With the emergence of Netflix and Spotify, the content created by the artists became more available than ever. Now having a subscription to these services provides us with the experience of enjoying our favorite artists without leaving the living room for the price cheaper than a single ticket to cinema or concert. Then we go on Twitter to connect with the thoughts of those artists. We can see them live in flesh on YouTube. That is great…or is it so? 

The creation of ever-available media content creates an unpredicted and arguably unfavorable feedback loop: the public now has much more opportunity to shape and choose the content; thus, the creators tailor their content according to the popular preferences. Those preferences and their impact on the culture will be further discussed as well as the effects of the same preferences on political and social issues.
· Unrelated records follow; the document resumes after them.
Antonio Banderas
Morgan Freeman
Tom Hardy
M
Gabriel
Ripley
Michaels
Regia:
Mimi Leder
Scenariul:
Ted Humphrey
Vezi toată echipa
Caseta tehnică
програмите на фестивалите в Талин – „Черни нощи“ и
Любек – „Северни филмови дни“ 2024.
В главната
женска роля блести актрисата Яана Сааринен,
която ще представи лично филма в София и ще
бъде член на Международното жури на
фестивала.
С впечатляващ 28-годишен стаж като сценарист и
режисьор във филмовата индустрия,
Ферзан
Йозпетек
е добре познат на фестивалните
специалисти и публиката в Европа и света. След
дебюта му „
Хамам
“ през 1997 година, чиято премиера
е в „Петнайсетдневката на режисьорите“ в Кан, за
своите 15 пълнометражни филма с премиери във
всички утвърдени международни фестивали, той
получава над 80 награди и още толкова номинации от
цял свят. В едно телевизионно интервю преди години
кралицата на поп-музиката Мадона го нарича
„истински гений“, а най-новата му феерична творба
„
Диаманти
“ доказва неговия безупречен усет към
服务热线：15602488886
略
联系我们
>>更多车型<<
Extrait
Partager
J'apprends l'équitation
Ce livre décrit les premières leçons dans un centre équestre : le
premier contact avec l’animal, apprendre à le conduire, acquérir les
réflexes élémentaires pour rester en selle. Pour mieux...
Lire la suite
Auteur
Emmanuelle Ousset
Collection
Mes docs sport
We watch TV shows and movies on our couches, while eating, while talking with someone. We can always pause the movie or switch to another one when we get bored. Briefly, we don’t focus all our attention on what we watch, we don’t want to. That is why we prefer TV shows that are no longer than around 25 minutes, or movies that are longer than one and a half hours. And during that time, the viewer has to be constantly entertained so that his attention does not go elsewhere. Thus, the creators of shows or movies are setting a time limit and including more action, they try to end every episode with a cliff-hanger. The most recent example of a movie not getting much attention because of its length and lack of action is The Irishman. It did not get the popularity it deserved despite its cast and Scorsese as a director because, in my opinion, it did not apply to the standards of new media. The movies in classical understanding are meant for theatres, for the experience of full involvement. If the trend continues, the best directors would become forced into retirement.
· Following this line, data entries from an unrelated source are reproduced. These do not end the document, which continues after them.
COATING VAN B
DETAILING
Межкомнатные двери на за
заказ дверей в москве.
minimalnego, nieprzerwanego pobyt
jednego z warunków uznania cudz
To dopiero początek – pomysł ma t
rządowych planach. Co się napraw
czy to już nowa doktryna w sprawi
The same argument applies for music. Recent trap songs are usually no longer than two minutes. All they have, in general, is catchy beats and repetitive lyrics. Now only few will listen to some storytelling masterpiece like Eminem’s Stan, because to appreciate it one needs to actually follow the lyrics. What used to be a common expectation of quality from TV and music is now an interest of relatively few aficionados. Mozart is meant for concert halls, he dies on Spotify.

Decreased attention span also has its effects on political and social movements. It is true that people nowadays are more connected than ever. Several tweets can gather thousands of supporters for or against a certain cause within a very short period of time. But for how long do people actually follow that cause? The supporters disperse as fast as they collect, they disassemble as soon as there is another big thing. Thus, the social movements have been reduced to a mere trend on the internet. People don’t stay committed and united for long even on important issues because they are just not trendy. There are a lot of trends to follow, so people commit to none. For example, Hong Kong protests. They once were important news and everyone tried to show their support for the issue. But then the pandemic happened, and then Black Lives Matter movement, and everyone seems to have forgotten about Hong Kong protests. The problem is, they are still there. The issue is not resolved. But everyone forgot about it after the next big thing happened. It is a matter of time for the same to happen to BLM protests. The problem will not be solved but people will have an artificial sense of completion just because of the spark of interest they have shown. 

 Where does this obsession with short term trends lead? What will happen to art? Are we going to let it become a series of short doses of entertainment devoid of meaning? And for how long are we going to let political issues slip away like this? If nothing is done to seriously support political movements in equally large numbers but for a prolonged period of time, until the issue is really solved, this tendency of attention deficit could become a powerful tool that totalitarian regimes can and will equip.